My processes, they are
November 27, 2012 12:36 PM   Subscribe

I've been learning a (very) little bit about Unix and AIX while doing some maintenance on our company's ERP server. I've been finding a lot of defunct processes. I have a few very n00b questions.

I've been listing the processes by user (using ps -fu <username>) and also systemwide (using ps -aef) and I see a lot of defunct processes all day long. Sometimes I attempt to kill the processes (usually using kill -5 <pid> <ppid>, but sometimes have to use kill -9 <pid> <ppid>). But killing these defunct processes is like a game of whack-a-mole: as soon as I kill one, another pops up. So I was wondering...

1) Do these defunct processes need to be killed?
2) Are these defunct processes hurting anything, other than a minor drag on our CPU?
3) Is it common to have a lot of defunct processes on a medium-size system with ~30+ users?
4) Does having a lot of defunct processes say anything about the stability of our ERP system?
posted by slogger to Computers & Internet (8 answers total)
 
It often helps to search on the name of the process, to see how it is tied to a running service. It may be important for a running service to know when a child process is finished.
posted by Blazecock Pileon at 12:42 PM on November 27, 2012


Assuming it's the ERP that's the parent process of them ?

Can you easily tell what the zombie process was meant to do ? (ie testing on the ERP when no one is using it, pull the cmd line for it, etc).

Before you starting doing this, was anything bad happening ? (ie are you killing them trying to fix a problem ?)

It's bad form for a program to leave zombies around. Unknown if the ERP eventually wait()s them or not.
posted by k5.user at 12:44 PM on November 27, 2012


Just an fyi, killing processes with -9 can be a bad idea in some cases because it bypasses any signal trapping the program might do to clean up after itself and consequently could leave lock files or other temporary files behind or otherwise leave things in an intermediate state not expected by the software when it starts up again. Though of course some times you have no other choice.
posted by XMLicious at 12:46 PM on November 27, 2012


You also might get more information by getting looking at those defunct processes to find out the parent's PID (the PPID), and figuring out what it is doing.
posted by wenestvedt at 12:56 PM on November 27, 2012


Agreed that you need to determine the parent of these processes. The defunct children are waiting to be reaped by the parent, where the parent can learn the exit status, at which time they dissapear Often many defunct processes from a single parent indicate a poorly written parent (failling to set the sigch[l]d handler). Each child will hold space in the process table but I believe the heap and stack from the child process has already been de-allocated.

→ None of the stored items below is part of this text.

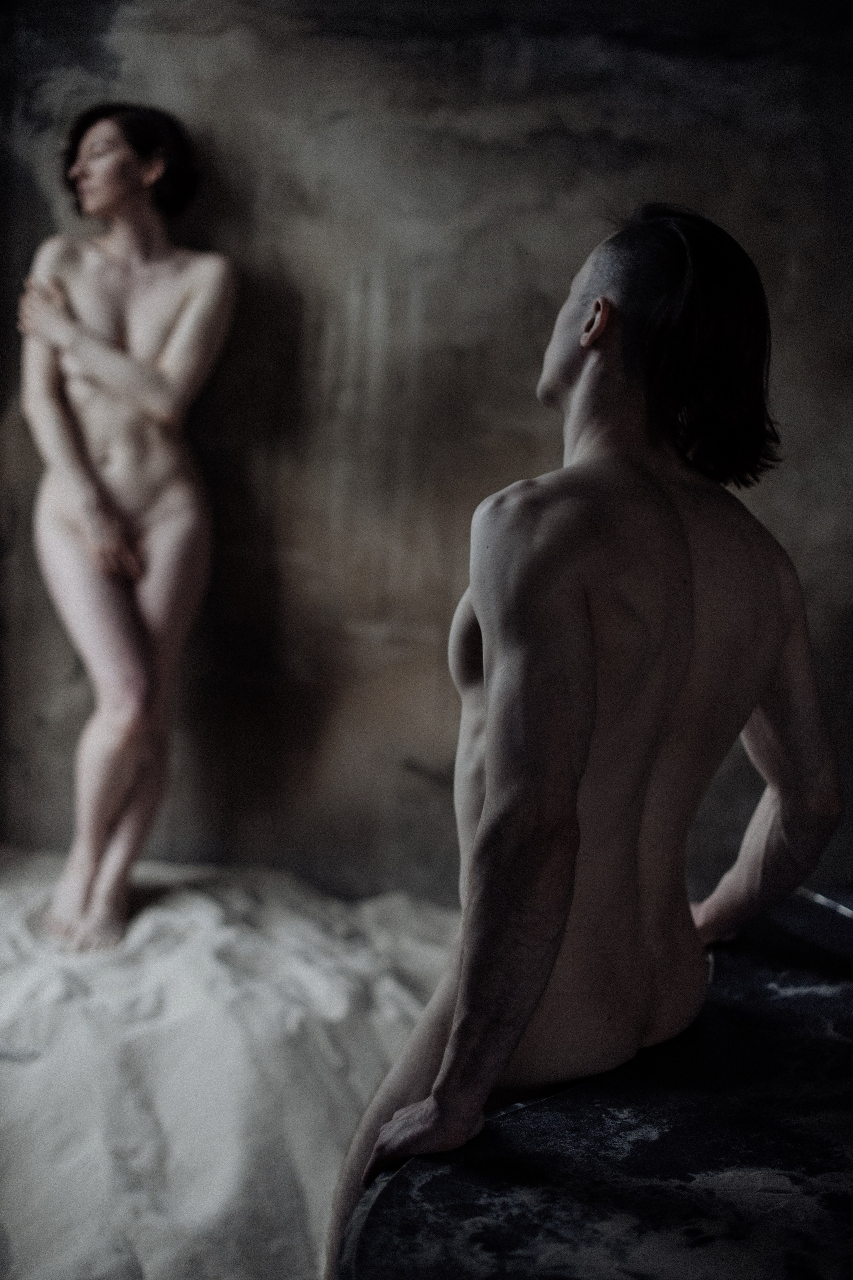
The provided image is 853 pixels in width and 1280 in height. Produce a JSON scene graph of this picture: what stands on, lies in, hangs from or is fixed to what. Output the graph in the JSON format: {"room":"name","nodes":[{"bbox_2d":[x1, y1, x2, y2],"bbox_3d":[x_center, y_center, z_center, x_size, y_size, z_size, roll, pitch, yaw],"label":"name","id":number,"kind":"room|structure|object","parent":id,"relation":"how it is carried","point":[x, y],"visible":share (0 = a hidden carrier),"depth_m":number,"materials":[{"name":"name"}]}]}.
{"room":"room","nodes":[
{"label":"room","id":0,"kind":"room"},
{"bbox_2d":[0,844,464,1279],"bbox_3d":[-0.527,0.901,3.127,3.329,0.269,3.463,1,7,2],"label":"sand","id":1,"kind":"structure","parent":0,"point":[212,1196],"depth_m":3.33,"materials":[{"name":"white"}]},
{"bbox_2d":[17,103,237,949],"bbox_3d":[-0.694,-0.239,4.024,0.569,1.859,0.688,1,7,2],"label":"woman","id":2,"kind":"object","parent":1,"relation":"on","point":[160,382],"visible":0.98,"depth_m":3.90},
{"bbox_2d":[0,0,852,902],"bbox_3d":[0.174,-0.605,4.427,4.328,2.895,0.200,1,7,2],"label":"wall","id":3,"kind":"structure","parent":0,"point":[217,239],"depth_m":4.38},
{"label":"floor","id":4,"kind":"structure","parent":0,"visible":0},
{"bbox_2d":[337,895,852,1279],"bbox_3d":[0.541,0.770,1.883,1.382,0.518,1.483,1,7,2],"label":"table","id":5,"kind":"object","parent":4,"relation":"on","point":[434,1181],"visible":0.83,"depth_m":1.80,"materials":[{"name":"black stone"}]},
{"bbox_2d":[326,203,839,1271],"bbox_3d":[0.196,0.236,2.116,0.554,1.401,0.684,1,7,2],"label":"man","id":6,"kind":"object","parent":5,"relation":"on","point":[466,978],"visible":1,"depth_m":2.01},
{"bbox_2d":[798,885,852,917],"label":"metal rod","id":7,"kind":"object","parent":5,"relation":"on","point":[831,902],"visible":0.84,"depth_m":2.49,"materials":[{"name":"silver metal"}]}
]}

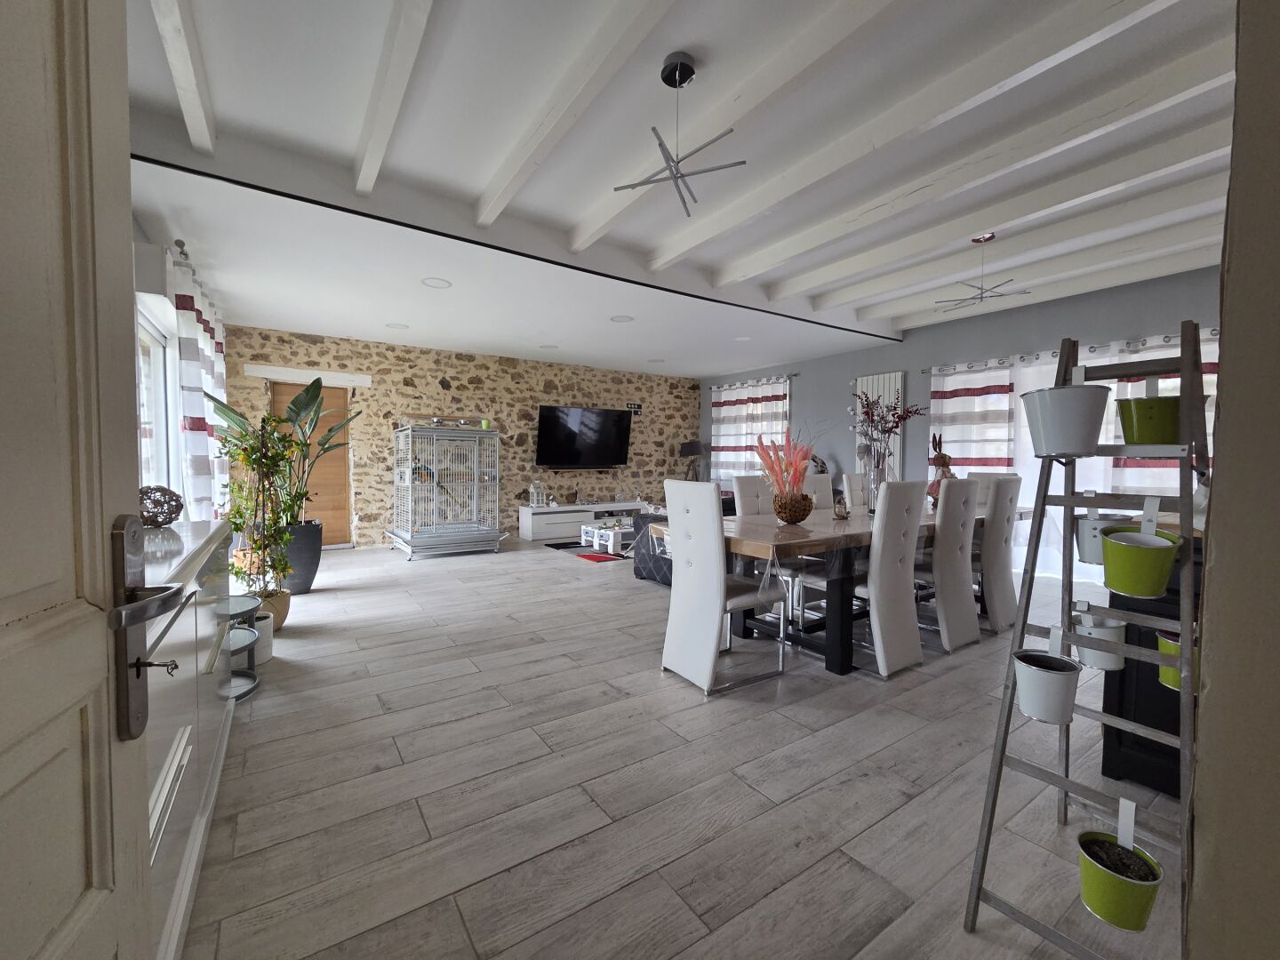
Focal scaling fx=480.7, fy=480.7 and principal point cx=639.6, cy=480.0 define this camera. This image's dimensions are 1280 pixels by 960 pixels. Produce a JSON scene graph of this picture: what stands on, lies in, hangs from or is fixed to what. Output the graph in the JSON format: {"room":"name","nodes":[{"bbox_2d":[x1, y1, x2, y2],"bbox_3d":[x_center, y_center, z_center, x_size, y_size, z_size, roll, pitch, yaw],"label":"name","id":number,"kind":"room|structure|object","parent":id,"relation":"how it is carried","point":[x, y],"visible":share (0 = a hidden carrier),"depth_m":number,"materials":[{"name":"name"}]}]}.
{"room":"dining room","nodes":[
{"label":"dining room","id":0,"kind":"room"},
{"bbox_2d":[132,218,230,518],"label":"left wall","id":1,"kind":"structure","parent":0,"point":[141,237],"depth_m":3.52,"materials":[{"name":"white paint"}]},
{"bbox_2d":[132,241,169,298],"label":"roller shutter box","id":2,"kind":"object","parent":1,"relation":"attached to","point":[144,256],"visible":0.57,"depth_m":2.61,"materials":[{"name":"white"}]},
{"bbox_2d":[136,305,177,495],"bbox_3d":[-3.055,-0.161,2.812,0.122,1.730,2.181,-1,2,-33],"label":"window","id":3,"kind":"structure","parent":1,"relation":"in","point":[160,350],"depth_m":3.45,"materials":[{"name":"white glass"}]},
{"bbox_2d":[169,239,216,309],"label":"curtain rod","id":4,"kind":"object","parent":1,"relation":"attached to","point":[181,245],"visible":0.34,"depth_m":3.27,"materials":[{"name":"silver metal"}]},
{"bbox_2d":[168,246,228,519],"bbox_3d":[-3.260,-0.283,3.607,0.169,2.365,1.187,-1,2,-33],"label":"curtain","id":5,"kind":"object","parent":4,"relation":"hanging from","point":[189,345],"visible":0.58,"depth_m":3.25,"materials":[{"name":"white fabric"}]},
{"bbox_2d":[218,325,699,547],"bbox_3d":[-1.852,-0.507,7.317,7.017,2.729,0.254,-1,2,-33],"label":"stone wall","id":6,"kind":"structure","parent":0,"point":[565,391],"depth_m":6.80,"materials":[{"name":"stone"}]},
{"bbox_2d":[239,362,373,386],"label":"door lintel","id":7,"kind":"object","parent":6,"relation":"attached to","point":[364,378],"visible":0.98,"depth_m":5.72,"materials":[{"name":"white"}]},
{"bbox_2d":[268,381,352,544],"bbox_3d":[-4.071,-0.190,5.967,0.948,2.079,0.159,-1,2,-33],"label":"wooden door","id":8,"kind":"structure","parent":6,"relation":"in","point":[343,488],"depth_m":6.06,"materials":[{"name":"brown wood"}]},
{"bbox_2d":[534,404,632,468],"bbox_3d":[-0.856,-0.650,7.550,1.582,0.963,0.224,-1,2,-33],"label":"television","id":9,"kind":"object","parent":6,"relation":"attached to","point":[552,418],"visible":0.99,"depth_m":7.46,"materials":[{"name":"black plastic"}]},
{"bbox_2d":[625,401,641,414],"bbox_3d":[-0.100,-1.209,8.090,0.244,0.177,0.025,-1,2,-33],"label":"wall sockets","id":10,"kind":"object","parent":6,"relation":"attached to","point":[637,407],"visible":0.96,"depth_m":8.08,"materials":[{"name":"black plastic"}]},
{"bbox_2d":[116,0,1243,380],"bbox_3d":[0.583,-1.777,4.016,6.574,0.330,6.893,-1,2,-33],"label":"ceiling","id":11,"kind":"structure","parent":0,"point":[700,41],"depth_m":2.53,"materials":[{"name":"white paint"}]},
{"bbox_2d":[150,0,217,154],"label":"ceiling beam","id":12,"kind":"structure","parent":11,"relation":"attached to","point":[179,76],"depth_m":1.90,"materials":[{"name":"white wood"}]},
{"bbox_2d":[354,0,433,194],"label":"ceiling beam","id":13,"kind":"structure","parent":11,"relation":"attached to","point":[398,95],"depth_m":1.98,"materials":[{"name":"white wood"}]},
{"bbox_2d":[384,321,408,329],"bbox_3d":[-2.733,-1.742,5.422,0.233,0.028,0.233,-1,2,-33],"label":"recessed light","id":14,"kind":"object","parent":11,"relation":"in","point":[396,326],"visible":0.99,"depth_m":5.41,"materials":[{"name":"white"}]},
{"bbox_2d":[421,276,452,288],"bbox_3d":[-1.735,-1.690,4.097,0.231,0.038,0.232,-1,2,-33],"label":"recessed light","id":15,"kind":"object","parent":11,"relation":"in","point":[438,284],"visible":0.98,"depth_m":4.09,"materials":[{"name":"white"}]},
{"bbox_2d":[538,343,559,350],"bbox_3d":[-1.217,-1.775,6.430,0.253,0.017,0.258,-1,2,-33],"label":"recessed light","id":16,"kind":"object","parent":11,"relation":"in","point":[549,348],"visible":0.99,"depth_m":6.40,"materials":[{"name":"white"}]},
{"bbox_2d":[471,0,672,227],"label":"ceiling beam","id":17,"kind":"structure","parent":11,"relation":"attached to","point":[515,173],"depth_m":2.06,"materials":[{"name":"white paint"}]},
{"bbox_2d":[609,314,634,322],"bbox_3d":[-0.192,-1.722,5.120,0.242,0.033,0.242,1,2,7],"label":"recessed light","id":18,"kind":"object","parent":11,"relation":"in","point":[621,318],"visible":0.99,"depth_m":5.11,"materials":[{"name":"white"}]},
{"bbox_2d":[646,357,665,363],"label":"recessed light","id":19,"kind":"object","parent":11,"relation":"in","point":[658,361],"visible":0.99,"depth_m":6.76,"materials":[{"name":"white"}]},
{"bbox_2d":[610,53,746,215],"bbox_3d":[0.160,-1.463,2.003,0.516,0.518,0.498,0,2,-12],"label":"pendant light","id":20,"kind":"object","parent":11,"relation":"hanging from","point":[666,82],"visible":1,"depth_m":1.98,"materials":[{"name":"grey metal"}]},
{"bbox_2d":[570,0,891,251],"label":"ceiling beam","id":21,"kind":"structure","parent":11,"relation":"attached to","point":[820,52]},
{"bbox_2d":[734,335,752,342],"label":"recessed light","id":22,"kind":"object","parent":11,"relation":"in","point":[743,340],"visible":0.99,"depth_m":5.88,"materials":[{"name":"white"}]},
{"bbox_2d":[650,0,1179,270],"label":"ceiling beam","id":23,"kind":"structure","parent":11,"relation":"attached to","point":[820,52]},
{"bbox_2d":[696,0,1218,284],"bbox_3d":[1.507,-1.579,2.379,0.146,0.128,3.973,-1,2,-33],"label":"ceiling beam","id":24,"kind":"structure","parent":11,"relation":"attached to","point":[1159,6],"depth_m":2.12,"materials":[{"name":"white paint"}]},
{"bbox_2d":[938,232,1031,308],"bbox_3d":[2.478,-1.531,3.486,0.523,0.465,0.517,0,2,-2],"label":"pendant light","id":25,"kind":"object","parent":11,"relation":"hanging from","point":[976,240],"visible":1,"depth_m":3.46,"materials":[{"name":"metal"}]},
{"bbox_2d":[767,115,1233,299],"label":"ceiling beam","id":26,"kind":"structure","parent":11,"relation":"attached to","point":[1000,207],"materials":[{"name":"white paint"}]},
{"bbox_2d":[820,172,1226,312],"bbox_3d":[2.785,-1.728,3.406,0.162,0.139,3.728,-1,2,-33],"label":"ceiling beam","id":27,"kind":"structure","parent":11,"relation":"attached to","point":[928,286],"depth_m":3.28,"materials":[{"name":"white wood"}]},
{"bbox_2d":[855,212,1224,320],"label":"ceiling beam","id":28,"kind":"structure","parent":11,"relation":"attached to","point":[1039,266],"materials":[{"name":"white paint"}]},
{"bbox_2d":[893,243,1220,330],"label":"ceiling beam","id":29,"kind":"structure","parent":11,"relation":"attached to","point":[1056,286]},
{"bbox_2d":[176,531,1188,959],"bbox_3d":[0.412,1.032,4.126,6.492,0.111,8.286,-1,2,-33],"label":"floor","id":30,"kind":"structure","parent":0,"point":[854,872],"depth_m":1.67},
{"bbox_2d":[137,517,234,959],"bbox_3d":[-1.428,0.623,1.304,0.450,0.867,1.611,-1,2,-33],"label":"sideboard","id":31,"kind":"object","parent":30,"relation":"on","point":[218,536],"visible":0.35,"depth_m":1.22,"materials":[{"name":"white"}]},
{"bbox_2d":[137,484,183,527],"bbox_3d":[-1.846,0.101,1.820,0.171,0.166,0.173,2,3,38],"label":"decorative ball","id":32,"kind":"object","parent":31,"relation":"on","point":[171,517],"visible":0.82,"depth_m":1.80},
{"bbox_2d":[219,594,262,700],"bbox_3d":[-2.101,0.825,2.333,0.441,0.435,0.481,-1,2,-33],"label":"side table","id":33,"kind":"object","parent":30,"relation":"on","point":[247,689],"visible":0.43,"depth_m":2.40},
{"bbox_2d":[250,610,274,664],"bbox_3d":[-2.213,0.902,2.735,0.223,0.240,0.229,-1,2,-33],"label":"white pot","id":34,"kind":"object","parent":30,"relation":"on","point":[258,625],"visible":0.45,"depth_m":2.70,"materials":[{"name":"white ceramic"}]},
{"bbox_2d":[251,587,290,630],"bbox_3d":[-2.590,0.903,3.313,0.302,0.253,0.309,-1,2,-33],"label":"plant pot","id":35,"kind":"object","parent":30,"relation":"on","point":[279,622],"visible":0.44,"depth_m":3.26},
{"bbox_2d":[207,406,303,601],"bbox_3d":[-2.497,0.273,3.149,0.594,1.459,0.595,1,2,15],"label":"potted plant","id":36,"kind":"object","parent":35,"relation":"in","point":[239,515],"visible":0.88,"depth_m":3.11,"materials":[{"name":"green plant"}]},
{"bbox_2d":[277,520,323,594],"bbox_3d":[-3.003,0.674,4.217,0.398,0.590,0.401,-1,2,-33],"label":"planter","id":37,"kind":"object","parent":30,"relation":"on","point":[308,584],"visible":0.71,"depth_m":4.11,"materials":[{"name":"grey"}]},
{"bbox_2d":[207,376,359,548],"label":"potted plant","id":38,"kind":"object","parent":37,"relation":"in","point":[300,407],"visible":0.64,"depth_m":3.80,"materials":[{"name":"green plant"}]},
{"bbox_2d":[388,422,506,559],"bbox_3d":[-2.371,0.081,5.983,1.175,1.592,0.941,-1,2,-33],"label":"cage","id":39,"kind":"object","parent":30,"relation":"on","point":[476,480],"visible":0.99,"depth_m":5.73,"materials":[{"name":"metal"}]},
{"bbox_2d":[517,500,647,543],"bbox_3d":[-0.843,0.602,7.499,2.041,0.455,0.442,-1,2,-33],"label":"tv stand","id":40,"kind":"object","parent":30,"relation":"on","point":[531,536],"visible":0.77,"depth_m":7.13,"materials":[{"name":"white"}]},
{"bbox_2d":[528,480,545,506],"bbox_3d":[-1.518,0.188,7.080,0.171,0.385,0.146,-2,3,-43],"label":"lantern","id":41,"kind":"object","parent":40,"relation":"on","point":[533,504],"visible":0.99,"depth_m":7.04,"materials":[{"name":"white"}]},
{"bbox_2d":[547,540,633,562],"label":"rug","id":42,"kind":"object","parent":30,"relation":"on","point":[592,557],"visible":0.64,"depth_m":6.14,"materials":[{"name":"carpet"}]},
{"bbox_2d":[580,521,631,554],"bbox_3d":[-0.237,0.738,6.280,0.782,0.277,0.675,-1,2,-33],"label":"coffee table","id":43,"kind":"object","parent":30,"relation":"on","point":[611,549],"visible":0.69,"depth_m":6.03,"materials":[{"name":"white wood"}]},
{"bbox_2d":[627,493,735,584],"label":"sofa","id":44,"kind":"object","parent":30,"relation":"on","point":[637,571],"visible":0.19,"depth_m":4.51,"materials":[{"name":"grey fabric"}]},
{"bbox_2d":[679,439,706,480],"bbox_3d":[0.921,-0.030,8.378,0.477,1.333,0.476,-1,2,-33],"label":"table lamp","id":45,"kind":"object","parent":30,"relation":"on","point":[695,444],"visible":0.9,"depth_m":8.22,"materials":[{"name":"black fabric"}]},
{"bbox_2d":[662,477,785,695],"bbox_3d":[0.430,0.509,2.575,0.533,1.040,0.455,-1,2,-33],"label":"dining chair","id":46,"kind":"object","parent":30,"relation":"on","point":[716,609],"visible":1,"depth_m":2.44,"materials":[{"name":"white leather"}]},
{"bbox_2d":[729,473,774,518],"bbox_3d":[0.992,0.478,3.571,0.437,1.049,0.546,-1,2,-33],"label":"dining chair","id":47,"kind":"object","parent":30,"relation":"on","point":[740,488],"visible":0.31,"depth_m":3.66,"materials":[{"name":"white leather"}]},
{"bbox_2d":[801,472,834,510],"bbox_3d":[1.582,0.464,3.915,0.442,1.066,0.533,-1,2,-33],"label":"dining chair","id":48,"kind":"object","parent":30,"relation":"on","point":[825,480],"visible":0.21,"depth_m":4.05,"materials":[{"name":"white leather"}]},
{"bbox_2d":[638,504,1014,676],"bbox_3d":[1.576,0.642,3.482,3.000,0.756,1.089,-1,2,-33],"label":"dining table","id":49,"kind":"object","parent":30,"relation":"on","point":[833,665],"visible":0.55,"depth_m":2.77,"materials":[{"name":"brown wood"}]},
{"bbox_2d":[774,492,814,523],"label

Having said that, it is very possible the parent isnt using the exit status as communication mechanism. Personally, I would document the when/where/what and kill away. (your mileage may vary)

Yes, you can halt the system with too many (very large number) of unreaped processes. (I still have chills about 'that' day!)

Does the number continue to rise, or does it periodically dwindle?
posted by njk at 1:17 PM on November 27, 2012


Response by poster: njk: it appears relatively stable for the one account that I'm monitoring. It's usually around 3 defunct processes and the parent (of the one that I'm looking at right now, anyway) is the main module of the ERP.
posted by slogger at 1:49 PM on November 27, 2012


Defunct processes only take up one slot each in the process table; they consume no other resources. You cannot kill defunct proceses, because in fact they are not real processes. That's why they're called zombies.

If you really want to get rid of them, find their parent and kill it. Then all those zombies will be inherited by the system process init which will collect their exit status, and they will disappear.
posted by phliar at 5:06 PM on November 27, 2012 [1 favorite]


What phliar said. Just leave them alone, they're not doing any harm.